Nota de autor: La numeración de los trancos no pretende determinar el orden de lectura de los mismos; se pretende que sean lecturas aleatorias. Vamos a descubrir cuántos cuentos hay en uno solo.
(TRANCO I: LA REQUISA)
-Llegó uno nuevo- me dijo un colega, Pedraza-. Otro con cara de santurrón. Hasta parece un intelectual. ¡Empelótese hijueputa!... Se llama Alfredo Santos, sin familia, treinta y ocho años, taxista y un puto secuestrador al que se le murió la carnada en el baúl del carro-. Mi colega se sentó en un pequeño escritorio cerca de la entrada y empezó a ojear los documentos que traía en la mano.
El hombre traía cara de resignación, unos anteojos de marco plata y la culpa en el entrecejo. Llegó al centro del cuarto de inmejorable blancura y se empezó a desvestir despacio y temeroso. No sabía si cada movimiento que hacía podría ocasionarle un nuevo insulto. Incluso, se asustaba con la prenda que terminaba en su mano y no sabía donde colgar. De repente, en un movimiento distraído al quitarse la camiseta… casi deja caer los lentes, pero logró sujetarlos. Cuando terminó desnudo con toda su vestimenta repartida en las dos manos, una mirada fija de Pedraza le indicó que cualquier sitio era propicio para dejarla.

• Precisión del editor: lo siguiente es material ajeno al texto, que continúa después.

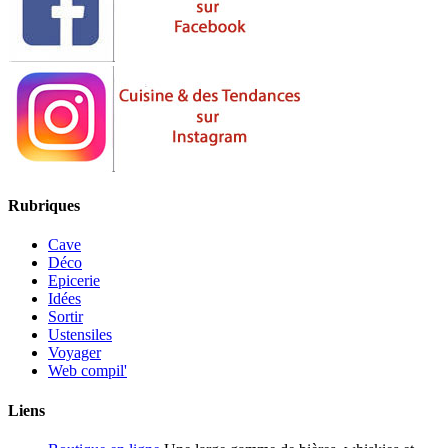
Rubriques
Cave
Déco
Epicerie
Idées
Sortir
Ustensiles
Voyager
Web compil'
Liens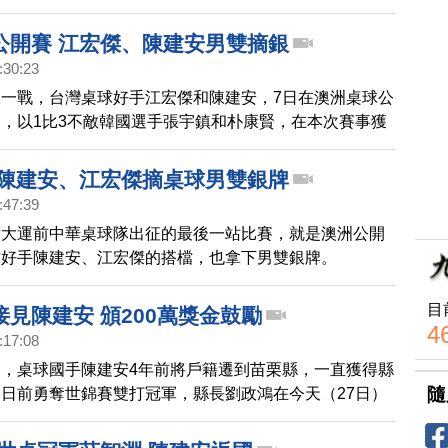
希 拿下銀牌。桌球男單方面，陳建安也擊敗北韓一哥朴
金牌戰。而在羽球男單方面，台灣「羽球王子」王子維上
公開賽 江宏傑、陳建安男雙摘銀
擊敗日本選手五十嵐優，同樣挺進金牌戰，成為台灣男單
:30:23
午決賽對手是日本的西本拳太。
一戰，台灣桌球好手江宏傑和陳建安，7日在澳洲桌球公
，以1比3不敵韓國選手張宇鎮和朴康賢，在本次賽事獲
 陳建安、江宏傑摘桌球男雙銀牌
:47:39
世大運前中華桌球隊出征的最後一站比賽，就是澳洲公開
球好手陳建安、江宏傑的搭檔，也拿下男雙銀牌。
目
見陳建安 頒200萬獎金鼓勵
4
:17:08
，桌球國手陳建安4年前將戶籍遷到苗栗縣，一直獲得縣
隨
日前勇奪世錦賽雙打冠軍，縣長劉政鴻在今天（27日）
0萬獎金，勉勵陳建安要繼續努力，為國爭光。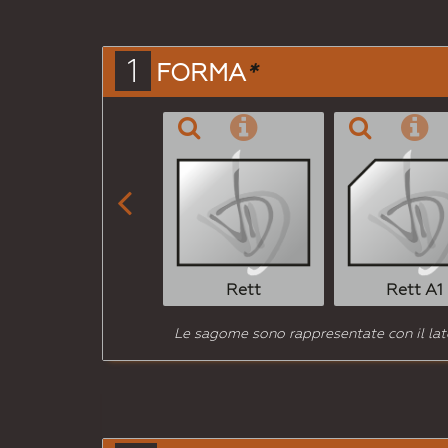
1
FORMA
*

Rett
Rett A1
Le sagome sono rappresentate con il lato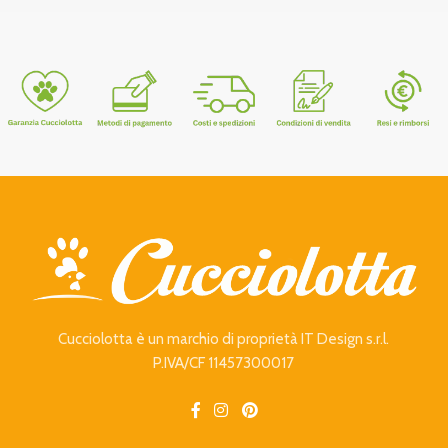
Cucciolotta è un marchio di proprietà IT Design s.r.l.
P.IVA/CF 11457300017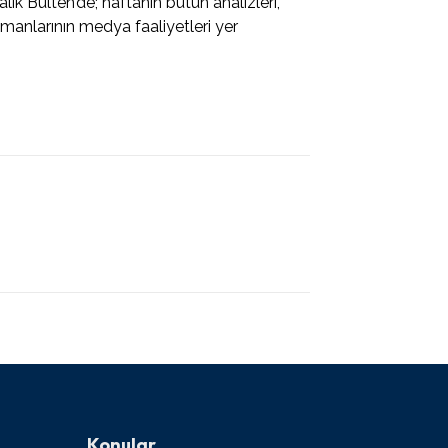
k Bülten’de; haftanın bütün analizleri,
nlarının medya faaliyetleri yer
Konular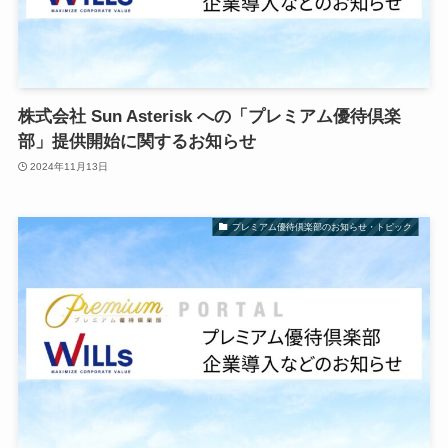
株式会社 Sun Asterisk への「プレミアム優待倶楽
部」提供開始に関するお知らせ
2024年11月13日
プレミアム優待倶楽部のお知らせ・トピック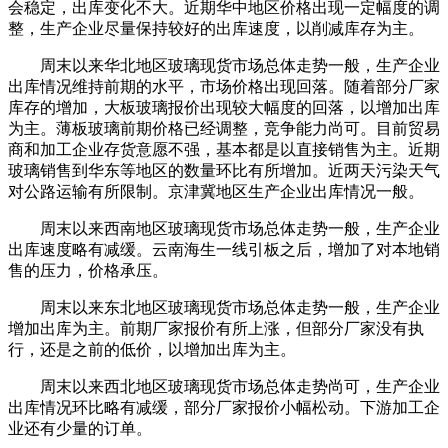
会稳定，出库变化不大。近期华中地区价格出现一定幅度的调
整，生产企业尽量保持较好的出库速度，以削减库存为主。
周末以来华北地区玻璃现货市场总体走势一般，生产企业
出库情况维持前期的水平，市场价格出现回落。随着部分厂家
库存的增加，大板玻璃报价出现较大幅度的回落，以增加出库
为主。薄板玻璃前期价格已经调整，竞争能力尚可。目前贸易
商和加工企业存货意愿不强，基本都是以直接销售为主。近期
玻璃销售到华东等地区的数量环比有所增加。近两天污染天气
对公路运输有所限制。京津冀地区生产企业出库情况一般。
周末以来西南地区玻璃现货市场总体走势一般，生产企业
出库速度略有减缓。云南海生一线引板之后，增加了对本地销
售的压力，价格承压。
周末以来东北地区玻璃现货市场总体走势一般，生产企业
增加出库为主。前期厂家报价有所上涨，但部分厂家没有执
行，还是之前的低价，以增加出库为主。
周末以来西北地区玻璃现货市场总体走势尚可，生产企业
出库情况环比略有减缓，部分厂家报价小幅松动。下游加工企
业还有少量的订单。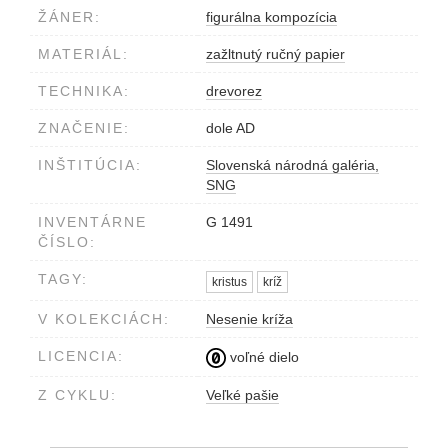
ŽÁNER:
figurálna kompozícia
MATERIÁL:
zažltnutý ručný papier
TECHNIKA:
drevorez
ZNAČENIE:
dole AD
INŠTITÚCIA:
Slovenská národná galéria,
SNG
INVENTÁRNE
G 1491
ČÍSLO:
TAGY:
kristus
kríž
V KOLEKCIÁCH:
Nesenie kríža
LICENCIA:
voľné dielo
Z CYKLU:
Veľké pašie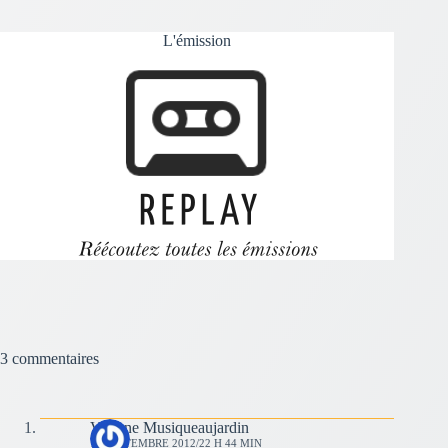
L'émission
3 commentaires
Viviane Musiqueaujardin
17 SEPTEMBRE 2012/22 H 44 MIN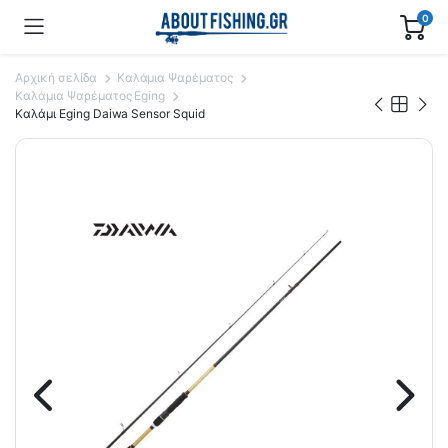
0
Αρχική σελίδα
Καλάμια Ψαρέματος
Καλάμια Ψαρέματος Eging
Καλάμι Eging Daiwa Sensor Squid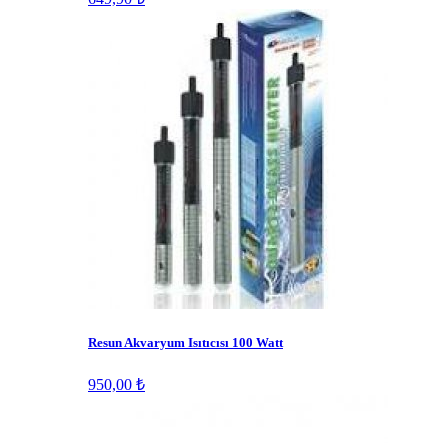
Resun Akvaryum Isıtıcısı 100 Watt
950,00 ₺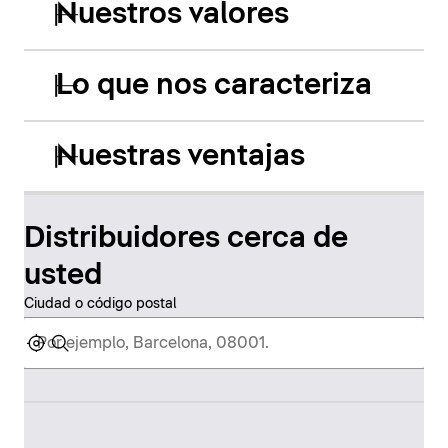
Nuestros valores
Lo que nos caracteriza
Nuestras ventajas
Distribuidores cerca de
usted
Ciudad o código postal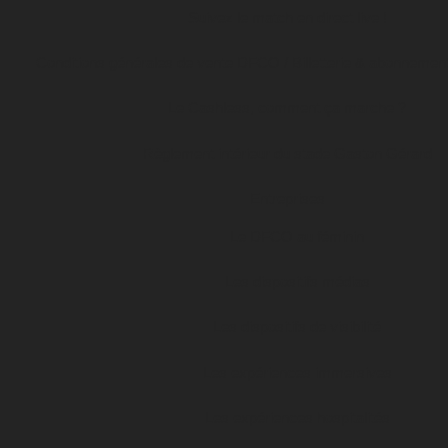
Suivez le match en direct live !
Conditions générales de vente DFCO / Billetterie & abonnemen
Le Cashless, comment ça marche ?
Règlement intérieur du stade Gaston Gérard
Entreprises
Le DFCO au féminin
Les dispositifs médias
Les dispositifs de visibilité
Les expériences immersives
Les expériences hospitalités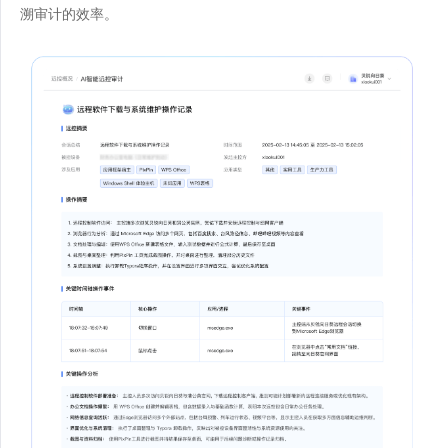
溯审计的效率。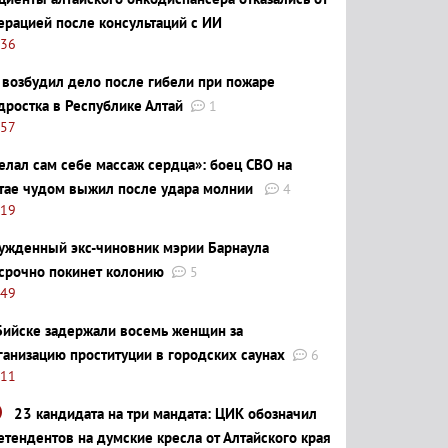
ерацией после консультаций с ИИ
:36
 возбудил дело после гибели при пожаре
дростка в Республике Алтай
1
:57
елал сам себе массаж сердца»: боец СВО на
тае чудом выжил после удара молнии
4
:19
ужденный экс-чиновник мэрии Барнаула
срочно покинет колонию
5
:49
Бийске задержали восемь женщин за
ганизацию проституции в городских саунах
6
:11
23 кандидата на три мандата: ЦИК обозначил
етендентов на думские кресла от Алтайского края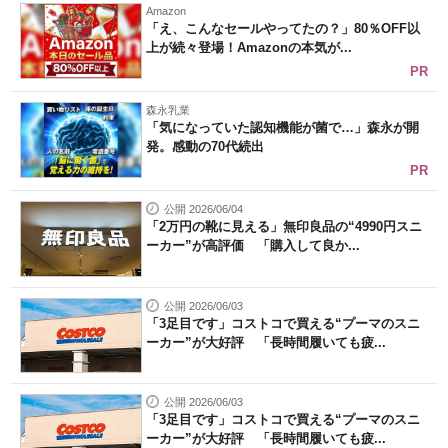
Amazon
「え、こんなセールやってたの？」80％OFF以
上が続々登場！Amazonの本気が...
PR
森永乳業
「気になっていた認知機能が菌で…」森永が開
発。感動の70代続出
PR
公開 2026/06/04
「2万円の靴に見える」無印良品の“4990円スニ
ーカー”が高評価 「購入して良か...
公開 2026/06/03
「3足目です」コストコで買える“プーマのスニ
ーカー”が大好評 「長時間履いても疲...
公開 2026/06/03
「3足目です」コストコで買える“プーマのスニ
ーカー”が大好評 「長時間履いても疲...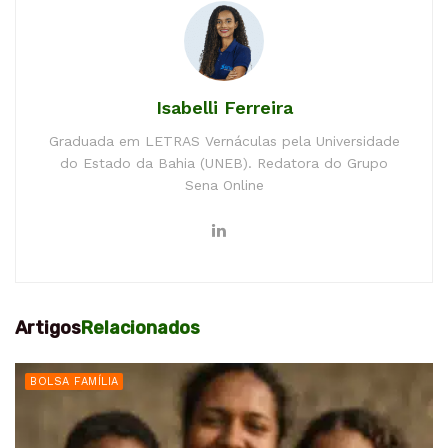
Isabelli Ferreira
Graduada em LETRAS Vernáculas pela Universidade
do Estado da Bahia (UNEB). Redatora do Grupo
Sena Online
Artigos
Relacionados
BOLSA FAMÍLIA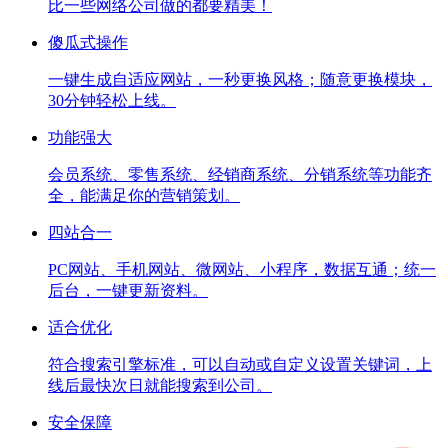
比一些网络公司做的都要精美！
傻瓜式操作
一键生成自适应网站，一秒更换风格；随意更换模块，
30分钟轻松上线。
功能强大
会员系统、零售系统、经销商系统、分销系统等功能齐
全，能满足你的营销策划。
四站合一
PC网站、手机网站、微网站、小程序，数据互通；统一
后台，一键更新资料。
适合优化
符合搜索引擎标准，可以自动或自定义设置关键词，上
线后最快次日就能搜索到公司。
安全保障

-Esos son los peores- le respondí al colega.
Quince años como guardián, recibiendo delincuentes a diario, me habían enseñado que hay mentes perversas en diminutos cuerpos, y que los peores psicópatas se esconden detrás de una cara de ángel. Carraspeé un poco la garganta y dije fuerte: -Manos en la nuca y veinte cuclillas para ver si trae algo guardado en el culo-. Como casi siempre en ese cuarto reinó una obediencia absoluta a las palabras del uniformado de turno-. Pequeños sonidos agitados llevaban la cuenta de la orden. Balbuceé: - Trae limpios los orificios del cuerpo, lo podrido está por dentro… Tranquilo, Santos, nosotros no somos jueces… pero podemos actuar como verdugos-. El vestir raudo del reo y las sonrisas casi invisibles y cómplices de Pedraza, sin despegar su mirada de los papeles, dieron fin a esos instantes: el comienzo de veinticinco años de condena.